# Instructions to follow:
Please return the full listing exactly as written, with the images removed.

# Records supplied:
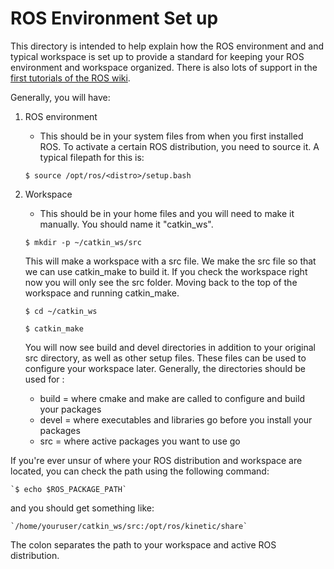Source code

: # ROS Environment Set up

This directory is intended to help explain how the ROS environment and and typical workspace is set up to provide a standard for keeping your ROS environment and workspace organized. There is also lots of support in the [first tutorials of the ROS wiki](http://wiki.ros.org/ROS/Tutorials/InstallingandConfiguringROSEnvironment). 

Generally, you will have:
1. ROS environment
    * This should be in your system files from when you first installed ROS. To activate a certain ROS distribution, you need to source it. A typical filepath for this is:
    
    `$ source /opt/ros/<distro>/setup.bash`

2. Workspace
   * This should be in your home files and you will need to make it manually. You should name it "catkin_ws".
   
   `$ mkdir -p ~/catkin_ws/src`
   
   This will make a workspace with a src file. We make the src file so that we can use catkin_make to build it. If you check the workspace right now you will only see the src folder. Moving back to the top of the workspace and running catkin_make.
   
   `$ cd ~/catkin_ws`
   
   `$ catkin_make`
   
   You will now see build and devel directories in addition to your original src directory, as well as other setup files. These files can be used to configure your workspace later. Generally, the directories should be used for :
   
   * build = where cmake and make are called to configure and build your packages
   * devel = where executables and libraries go before you install your packages
   * src = where active packages you want to use go

If you're ever unsur of where your ROS distribution and workspace are located, you can check the path using the following command:

    `$ echo $ROS_PACKAGE_PATH`
    
and you should get something like:

    `/home/youruser/catkin_ws/src:/opt/ros/kinetic/share`
    
The colon separates the path to your workspace and active ROS distribution.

# Final answer:
Source code

: # ROS Environment Set up

This directory is intended to help explain how the ROS environment and and typical workspace is set up to provide a standard for keeping your ROS environment and workspace organized. There is also lots of support in the [first tutorials of the ROS wiki](http://wiki.ros.org/ROS/Tutorials/InstallingandConfiguringROSEnvironment). 

Generally, you will have:
1. ROS environment
    * This should be in your system files from when you first installed ROS. To activate a certain ROS distribution, you need to source it. A typical filepath for this is:
    
    `$ source /opt/ros/<distro>/setup.bash`

2. Workspace
   * This should be in your home files and you will need to make it manually. You should name it "catkin_ws".
   
   `$ mkdir -p ~/catkin_ws/src`
   
   This will make a workspace with a src file. We make the src file so that we can use catkin_make to build it. If you check the workspace right now you will only see the src folder. Moving back to the top of the workspace and running catkin_make.
   
   `$ cd ~/catkin_ws`
   
   `$ catkin_make`
   
   You will now see build and devel directories in addition to your original src directory, as well as other setup files. These files can be used to configure your workspace later. Generally, the directories should be used for :
   
   * build = where cmake and make are called to configure and build your packages
   * devel = where executables and libraries go before you install your packages
   * src = where active packages you want to use go

If you're ever unsur of where your ROS distribution and workspace are located, you can check the path using the following command:

    `$ echo $ROS_PACKAGE_PATH`
    
and you should get something like:

    `/home/youruser/catkin_ws/src:/opt/ros/kinetic/share`
    
The colon separates the path to your workspace and active ROS distribution.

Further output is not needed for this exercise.